First thing, we are not even sure this is a udev problem, but we need somewhere to start asking... We have a Hitachi fibre-channel SAN serving volumes to a couple of machines running ubuntu server 12.04 amd64.
For mapping purposes we use the udev-generated /dev/disk/by-id identifiers
...
/dev/disk/by-id/scsi-1HITACHI_750505270125
/dev/disk/by-id/scsi-1HITACHI_750505270125-part1
/dev/disk/by-id/scsi-1HITACHI_750505270126
/dev/disk/by-id/scsi-1HITACHI_750505270126-part1
...
where the last 4 digits (0125, 0126, 0127...) identify the LUNs created on the Hitachi, so we know which physical volume we're accessing.
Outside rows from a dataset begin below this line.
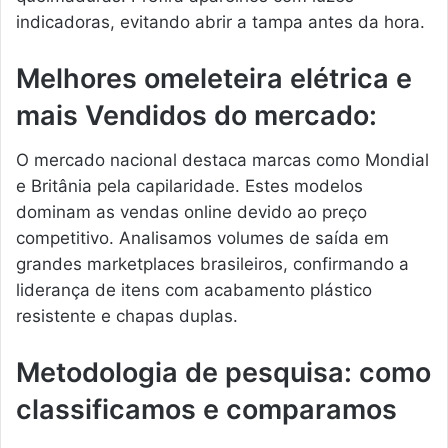
indicadoras, evitando abrir a tampa antes da hora.
Melhores omeleteira elétrica e
mais Vendidos do mercado:
O mercado nacional destaca marcas como Mondial
e Britânia pela capilaridade. Estes modelos
dominam as vendas online devido ao preço
competitivo. Analisamos volumes de saída em
grandes marketplaces brasileiros, confirmando a
liderança de itens com acabamento plástico
resistente e chapas duplas.
Metodologia de pesquisa: como
classificamos e comparamos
We found a weird problem, where we had a 1.1T volume on LUN 125 and we broke it down into smaller chunks on the cabin side. After reassigning one of the new drives to the server it seems the volume size is cached (see the 1150.5 GB size)...
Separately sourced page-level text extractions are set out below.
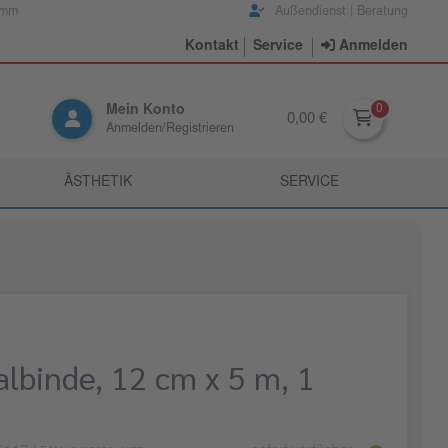
amm
Außendienst | Beratung
Kontakt
Service
Anmelden
Mein Konto
0,00 €
Anmelden/Registrieren
ÄSTHETIK
SERVICE
lbinde, 12 cm x 5 m, 1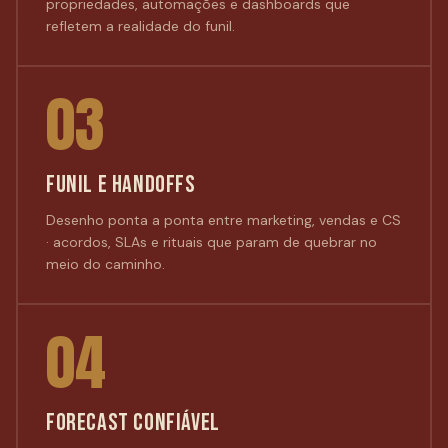
propriedades, automações e dashboards que
refletem a realidade do funil.
03
FUNIL E HANDOFFS
Desenho ponta a ponta entre marketing, vendas e CS
· acordos, SLAs e rituais que param de quebrar no
meio do caminho.
04
FORECAST CONFIÁVEL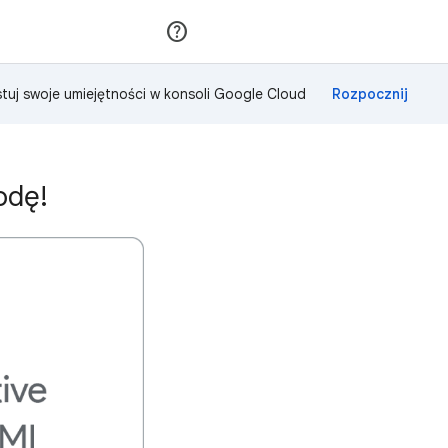
Dołącz
Zaloguj się
tuj swoje umiejętności w konsoli Google Cloud
odę!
root@server1:~# fdisk -l /dev/disk/by-id/scsi-1HITACHI_750505270125
Disk /dev/disk/by-id/scsi-1HITACHI_750505270125: 1150.5 GB, 1150514364416 bytes
255 heads, 63 sectors/track, 139875 cylinders, total 2247098368 sectors
Units = sectors of 1 * 512 = 512 bytes
Sector size (logical/physical): 512 bytes / 512 bytes
I/O size (minimum/optimal): 512 bytes / 512 bytes
Disk identifier: 0x00000000
Device Boot Start End Blocks Id System
/dev/disk/by-id/scsi-1HITACHI_750505270125-part1 63 1048575999 524287968+ 83 Linux
The weird part is that we have the same volumes connected to a different machine. They are not active, but they are still visible. We saw the same behaviour, but after rebooting the drives look as they should (see the 536.9 GB size):
root@server2:~# fdisk -l /dev/disk/by-id/scsi-1HITACHI_750505270125
Disk /dev/disk/by-id/scsi-1HITACHI_750505270125: 536.9 GB, 536870912000 bytes
255 heads, 63 sectors/track, 65270 cylinders, total 1048576000 sectors
Units = sectors of 1 * 512 = 512 bytes
Sector size (logical/physical): 512 bytes / 512 bytes
I/O size (minimum/optimal): 512 bytes / 512 bytes
Disk identifier: 0x00000000
Device Boot Start End Blocks Id System
/dev/disk/by-id/scsi-1HITACHI_750505270125-part1 63 1048575999 524287968+ 83 Linux
The funny part is that we partitioned the drive on the second server (server2), the one that sees the right size, and on the first server (server1) we can see that partition, even though the actual drive size is still the old one. We even formatted it and mounted it on server2, wrote a txt file, unmounted it, remounted it on server1 and, sure enough, we can see and access the txt file.
Looks like somewhere along the way someone is caching volume sizes?
Just in case, after detaching and reattaching the drives we re-scan the LUNs and run udevadm trigger
to refresh the udev tree...
We are not really comfortable using the drives with this disparity, and if we need to reboot to get the system to show real sizes we lose all the advantages of hotplugging... Any ideas on how is this happening and is it safe to use those volumes without restarting?
As a side question, when we detach the drives from the fibre cabin, we run udevadm trigger
and looks like udev just adds new drives (devices), but it doesn't remove devices that are gone... is that supposed to be that way?